The Second-Term Curse
Did the Obama administration lie about the nature of the attack on our post in Benghazi last September? Yes. Did a leak investigation by the Department of Justice end up as a general intelligence-gathering operation against the Associated Press? It would appear so. Did the Environmental Protection Agency waive certain fees for groups it considered ideologically simpatico while compelling groups it deemed hostile to pay such fees? So we are told. Did the Internal Revenue Service, an independent agency but part of the Treasury Department, subject conservative groups to enhanced scrutiny based on criteria such as having an interest in “taxes”? Yes.
Welcome to the second term.
Second terms don’t go well, at least not while the White Houses are living through them. Think of it. Franklin D. Roosevelt’s second term featured a second economic turndown during the Depression and a disastrous (failed) effort to pack the Supreme Court. During Harry Truman’s second term (technically his only full term, but go with me here), China fell to the Communists and the Korean War was fought to a bloody standstill. Dwight Eisenhower’s featured a corruption charge against his chief of staff and a crisis over a spy plane shot down over the Soviet Union. It’s hardly worth enumerating the horror of Richard Nixon’s second term. Ronald Reagan’s second term was dominated by the Iran-Contra scandal, Bill Clinton’s by the Monica Lewinsky scandal, and George W. Bush’s by Hurricane Katrina, the civil war in Iraq, and the financial meltdown.

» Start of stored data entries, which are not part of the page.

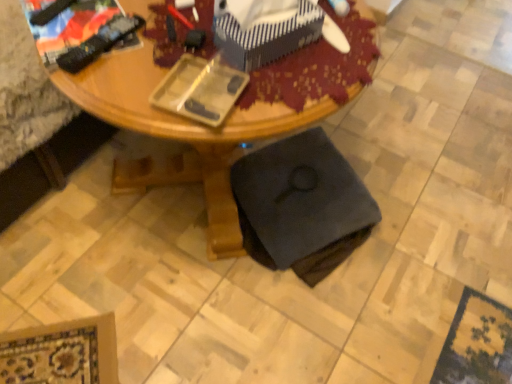
Identify the location of vacant area that is in front of blue striped fabric box at upper center. (283, 97).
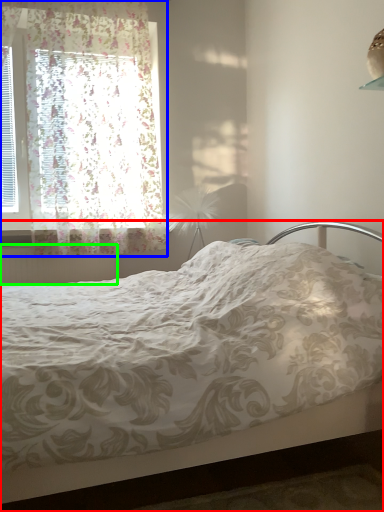
Question: Which is farther away from bed (highlighted by a red box)? window (highlighted by a blue box) or radiator (highlighted by a green box)?

Choices:
 (A) window
 (B) radiator

Answer: (A)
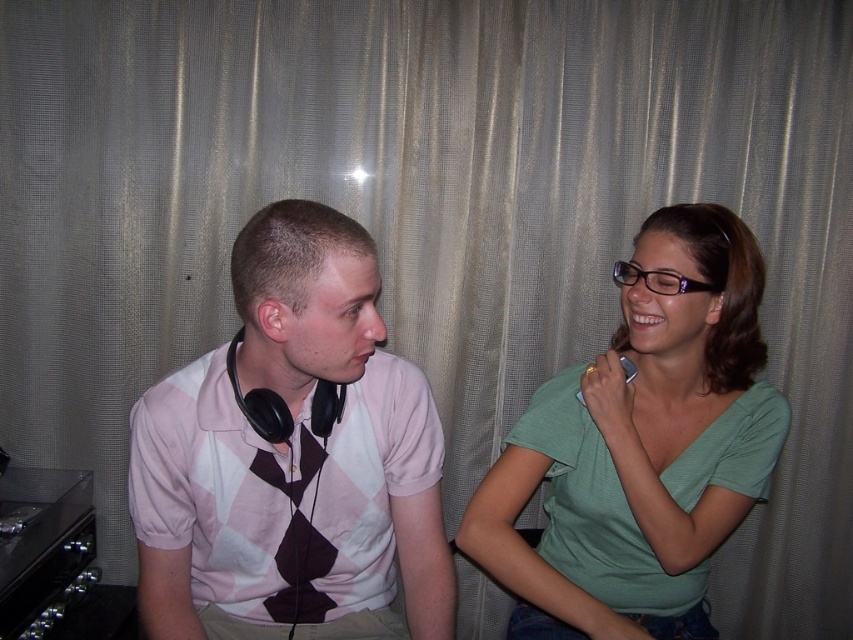
Is pink argyle shirt at center smaller than green matte shirt at right?

Yes, pink argyle shirt at center is smaller than green matte shirt at right.

Can you confirm if pink argyle shirt at center is bigger than green matte shirt at right?

No, pink argyle shirt at center is not bigger than green matte shirt at right.

Between point (367, 490) and point (703, 376), which one is positioned in front?

Positioned in front is point (367, 490).

In order to click on pink argyle shirt at center in this screenshot , I will do `click(292, 460)`.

Later on, of course, these second terms may look better. Social Security, the foundational program of Big Government, came into being in FDR’s second term, and he won a third. Truman firmed up the pillars of the Cold War during his second term. Eisenhower began the space program and solidified the postwar economy. Reagan hastened the demise of the Soviet Union and enacted a successful tax reform. The second Clinton term featured budget surpluses and a booming economy. But for those working in these administrations and for those who supported them at the time, second terms are usually a nightmare—so much so that one wonders why presidents want them.
Aside from the obvious answer—that no one gives up being the most important person in the world willingly—there are practical political reasons. First, a president must run to secure a second term to succeed in the final two years of his first. He would become a lame duck the minute it appeared he was giving up the reins of power; his party would be looking ahead to its next standard bearer and the opposition would cease to take him seriously. Second, he needs another four years to secure the gains of the first four. The best example of this is ObamaCare, which would have been shelved under a Republican president.

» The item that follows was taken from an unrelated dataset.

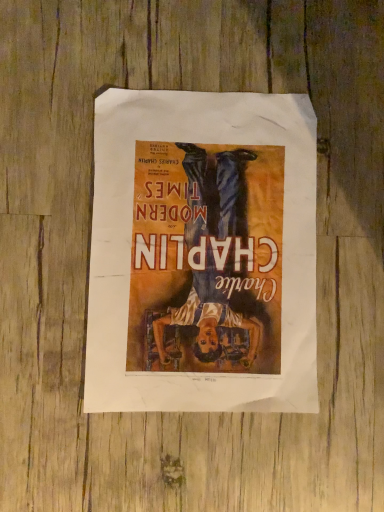
The width and height of the screenshot is (384, 512). What do you see at coordinates (202, 253) in the screenshot?
I see `matte paper poster at center` at bounding box center [202, 253].

Where is `matte paper poster at center`? matte paper poster at center is located at coordinates (202, 253).

Find the location of a particular element. The image size is (384, 512). matte paper poster at center is located at coordinates (202, 253).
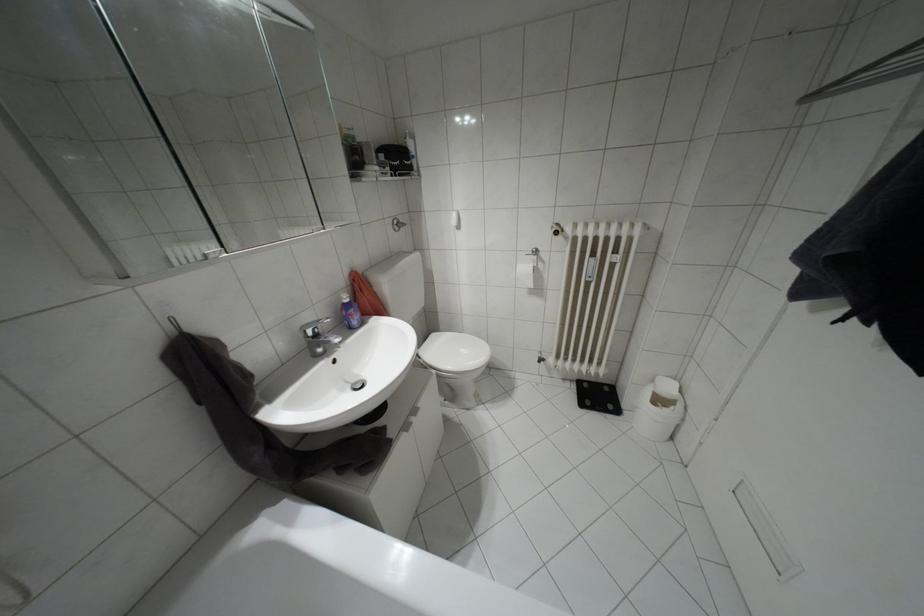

Of course, no president expects his second term to go awry. George W. Bush thought the year 2005 was going to end in triumph in Iraq, as a third successful election would lead to the formation of a democratic government. He also believed he had enough political capital to reform Social Security. Bill Clinton surely never imagined his dalliance with an intern in 1995 would nearly ruin him in 1998. Ronald Reagan could never have envisioned that the destructive consequences of an outreach to Iran and his efforts to free Nicaragua from Stalinist rule would somehow be braided together a year after his reelection.

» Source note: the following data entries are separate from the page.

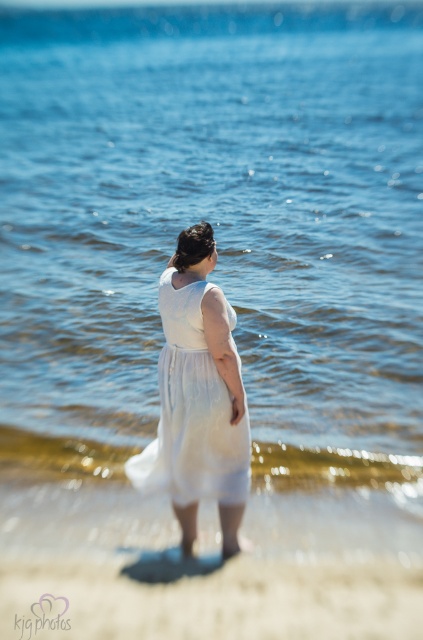
Question: Can you confirm if white sand at lower center is thinner than white sheer dress at center?

Choices:
 (A) yes
 (B) no

Answer: (B)

Question: Which of the following is the farthest from the observer?

Choices:
 (A) white sand at lower center
 (B) white sheer dress at center

Answer: (B)

Question: Can you confirm if white sand at lower center is positioned below white sheer dress at center?

Choices:
 (A) yes
 (B) no

Answer: (A)

Question: Which of the following is the closest to the observer?

Choices:
 (A) (211, 467)
 (B) (343, 572)

Answer: (A)

Question: Is white sand at lower center above white sheer dress at center?

Choices:
 (A) no
 (B) yes

Answer: (A)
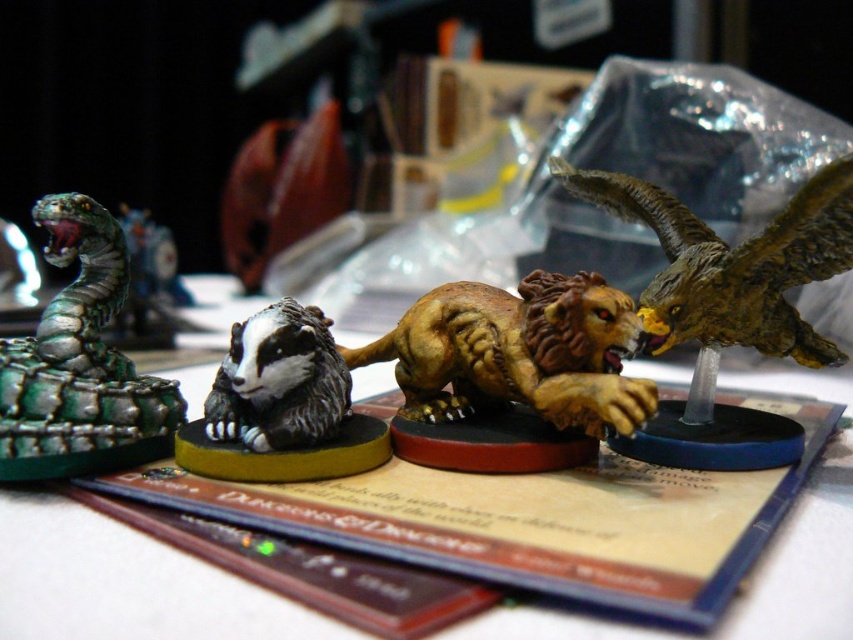
Can you confirm if green metallic snake at left is bigger than black matte badger at center?

Yes, green metallic snake at left is bigger than black matte badger at center.

Looking at this image, between green metallic snake at left and black matte badger at center, which one is positioned lower?

Positioned lower is black matte badger at center.

Image resolution: width=853 pixels, height=640 pixels. Describe the element at coordinates (80, 364) in the screenshot. I see `green metallic snake at left` at that location.

What are the coordinates of `green metallic snake at left` in the screenshot? It's located at (80, 364).

Between point (784, 266) and point (296, 381), which one is positioned in front?

Positioned in front is point (296, 381).

Which of these two, shiny gold eagle at upper right or black matte badger at center, stands shorter?

Standing shorter between the two is black matte badger at center.

What do you see at coordinates (732, 262) in the screenshot? I see `shiny gold eagle at upper right` at bounding box center [732, 262].

At what (x,y) coordinates should I click in order to perform the action: click on shiny gold eagle at upper right. Please return your answer as a coordinate pair (x, y). Image resolution: width=853 pixels, height=640 pixels. Looking at the image, I should click on coord(732,262).

Describe the element at coordinates (80, 364) in the screenshot. The image size is (853, 640). I see `green metallic snake at left` at that location.

This screenshot has width=853, height=640. I want to click on green metallic snake at left, so click(80, 364).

Here’s what is surely unimaginable to President Obama, or was unimaginable to him—that he would become the target of the Washington press corps. That may be changing now, especially since the press corps feels as though it has been targeted by him.
But perhaps the media’s utility to him in the first term—acting as a blocking tackle against conservative and Republican criticisms and investigations—made his second-term woes inevitable. They did what they had to do to get him reelected. Now that Barack Obama never has to face the voters again, the American media can cleanse themselves of their implicit collusion with him by getting tough.